Examine the entries below, count the lines holding the string "Google", and respond with the number only.

++++

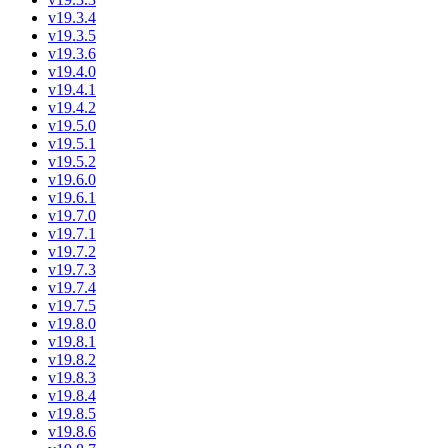
v19.3.4
v19.3.5
v19.3.6
v19.4.0
v19.4.1
v19.4.2
v19.5.0
v19.5.1
v19.5.2
v19.6.0
v19.6.1
v19.7.0
v19.7.1
v19.7.2
v19.7.3
v19.7.4
v19.7.5
v19.8.0
v19.8.1
v19.8.2
v19.8.3
v19.8.4
v19.8.5
v19.8.6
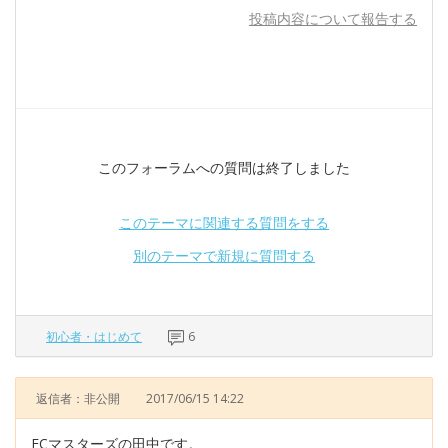
投稿内容について報告する
このフォーラムへの質問は終了しました
このテーマに関連する質問をする
別のテーマで新規に質問する
初心者・はじめて
6
返信者：非公開
2017/06/15 14:22
ECマスターズの田中です。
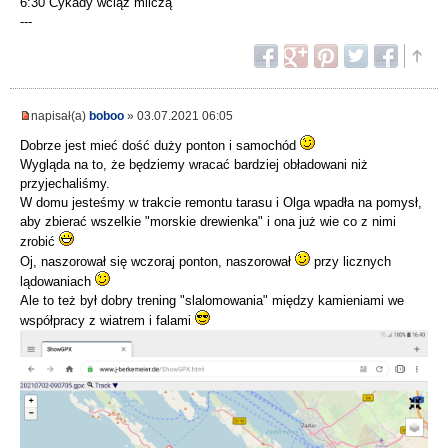
6:30 Cykady wciąż milczą
---
napisał(a)
boboo
» 03.07.2021 06:05
Dobrze jest mieć dość duży ponton i samochód
Wygląda na to, że będziemy wracać bardziej obładowani niż
przyjechaliśmy.
W domu jesteśmy w trakcie remontu tarasu i Olga wpadła na pomysł,
aby zbierać wszelkie "morskie drewienka" i ona już wie co z nimi
zrobić
Oj, naszorował się wczoraj ponton, naszorował
przy licznych
lądowaniach
Ale to też był dobry trening "slalomowania" między kamieniami we
współpracy z wiatrem i falami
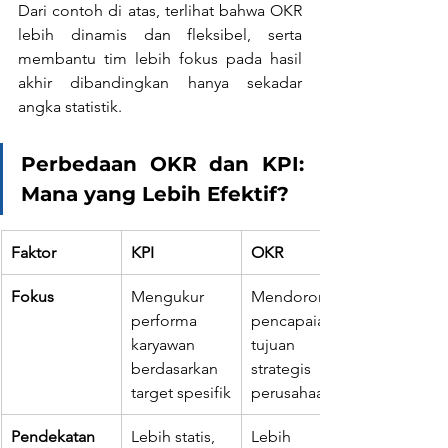
Dari contoh di atas, terlihat bahwa OKR 
lebih dinamis dan fleksibel, serta 
membantu tim lebih fokus pada hasil 
akhir dibandingkan hanya sekadar 
angka statistik.
Perbedaan OKR dan KPI: 
Mana yang Lebih Efektif?
Faktor
KPI
OKR
Fokus
Mengukur 
Mendorong 
performa 
pencapaian 
karyawan 
tujuan 
berdasarkan 
strategis 
target spesifik
perusahaan
Pendekatan
Lebih statis, 
Lebih 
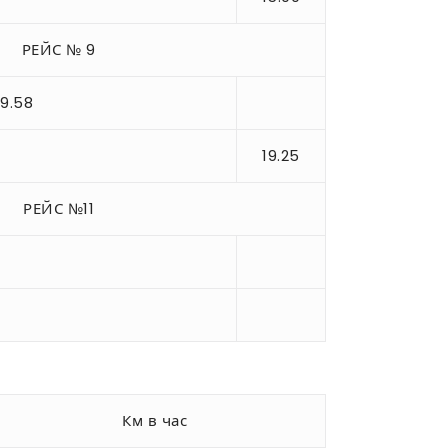
РЕЙС № 9
19.58
19.25
РЕЙС №11
Км в час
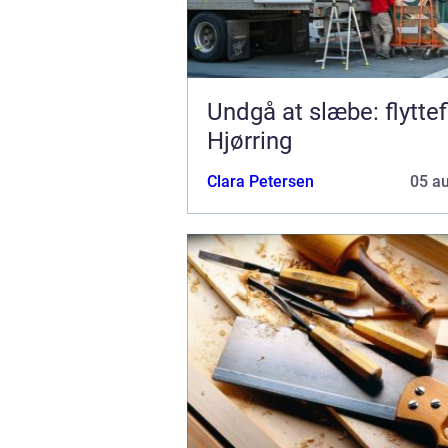
Undgå at slæbe: flyttef
Hjørring
Clara Petersen
05 a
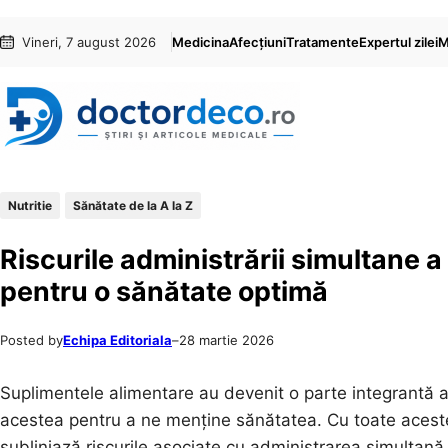
Sari
Skip
Vineri, 7 august 2026
Medicina
Afecțiuni
Tratamente
Expertul zilei
M
la
to
conținut
content
Nutritie
Sănătate de la A la Z
Riscurile administrării simultane a 
pentru o sănătate optimă
Posted by
Echipa Editoriala
–
28 martie 2026
Suplimentele alimentare au devenit o parte integrantă a 
acestea pentru a ne menține sănătatea. Cu toate acest
subliniază riscurile asociate cu administrarea simultană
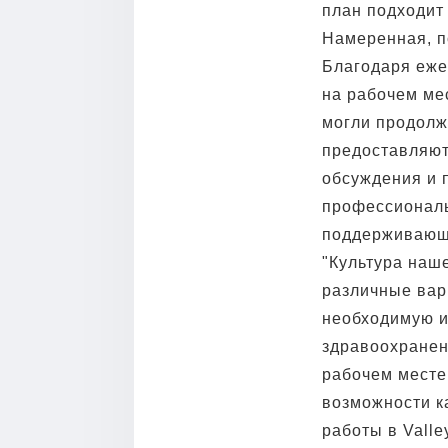
план подходит
Намеренная, п
Благодаря еже
на рабочем ме
могли продолж
предоставляют
обсуждения и 
профессиональ
поддерживающ
"Культура наше
различные вар
необходимую и
здравоохранен
рабочем месте
возможности к
работы в Valley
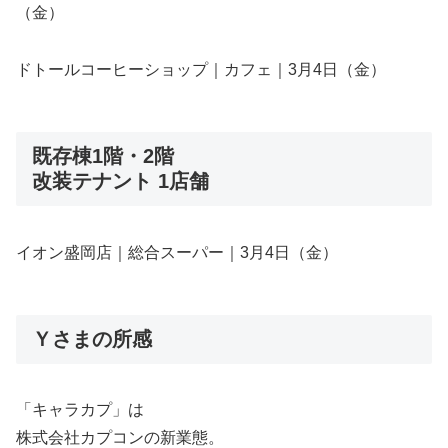
（金）
ドトールコーヒーショップ｜カフェ｜3月4日（金）
既存棟1階・2階
改装テナント 1店舗
イオン盛岡店｜総合スーパー｜3月4日（金）
Ｙさまの所感
「キャラカプ」は
株式会社カプコンの新業態。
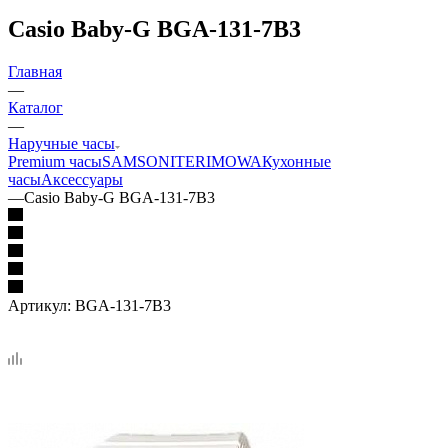
Casio Baby-G BGA-131-7B3
Главная
—
Каталог
—
Наручные часы
Premium часы
SAMSONITE
RIMOWA
Кухонные
часы
Аксессуары
—
Casio Baby-G BGA-131-7B3
Артикул:
BGA-131-7B3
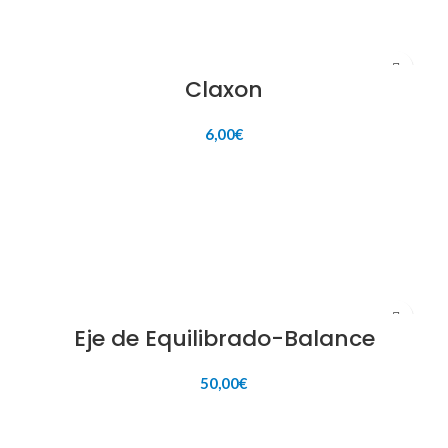
Claxon
6,00
€
AÑADIR AL CARRITO
Eje de Equilibrado-Balance
50,00
€
AÑADIR AL CARRITO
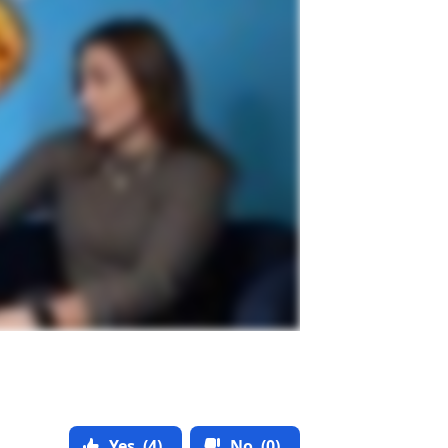
Yes
(4)
No
(0)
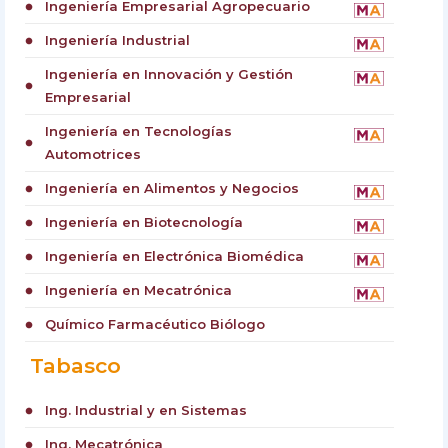
Ingeniería Empresarial Agropecuario
circle
Ingeniería Industrial
circle
Ingeniería en Innovación y Gestión
circle
Empresarial
Ingeniería en Tecnologías
circle
Automotrices
Ingeniería en Alimentos y Negocios
circle
Ingeniería en Biotecnología
circle
Ingeniería en Electrónica Biomédica
circle
Ingeniería en Mecatrónica
circle
Químico Farmacéutico Biólogo
circle
Tabasco
Ing. Industrial y en Sistemas
circle
Ing. Mecatrónica
circle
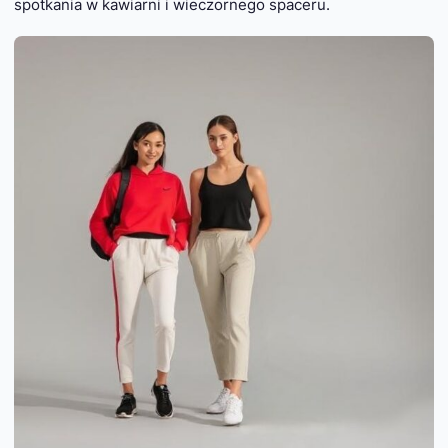
spotkania w kawiarni i wieczornego spaceru.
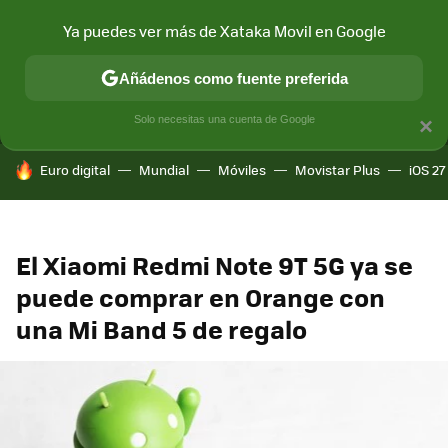
Ya puedes ver más de Xataka Movil en Google
MENÚ
NUEVO
Añádenos como fuente preferida
CONECTIVIDAD
MÓVIL Y SOCIEDAD
APLICACIONES
COM
Solo necesitas una cuenta de Google
×
HOY SE HABLA DE
Euro digital
Mundial
Móviles
Movistar Plus
iOS 27
El Xiaomi Redmi Note 9T 5G ya se
puede comprar en Orange con
una Mi Band 5 de regalo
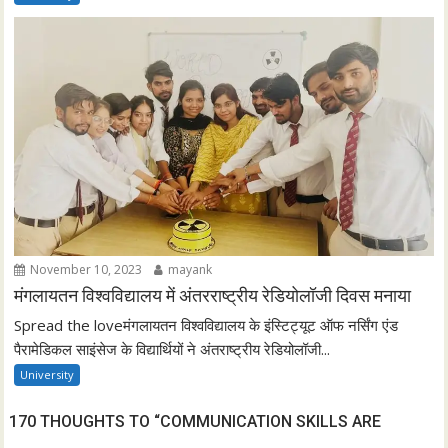
November 10, 2023
mayank
मंगलायतन विश्वविद्यालय में अंतरराष्ट्रीय रेडियोलॉजी दिवस मनाया
Spread the loveमंगलायतन विश्वविद्यालय के इंस्टिट्यूट ऑफ नर्सिंग एंड
पैरामेडिकल साइंसेज के विद्यार्थियों ने अंतराष्ट्रीय रेडियोलॉजी...
University
170 THOUGHTS TO “COMMUNICATION SKILLS ARE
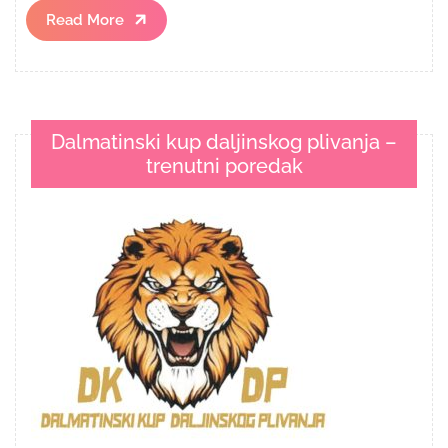
Read
Read More
More
Dalmatinski kup daljinskog plivanja –
trenutni poredak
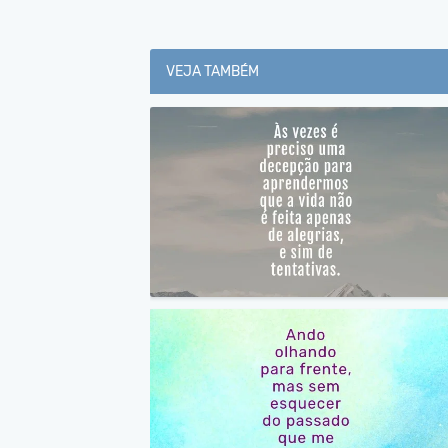
VEJA TAMBÉM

++++

Answer box:
2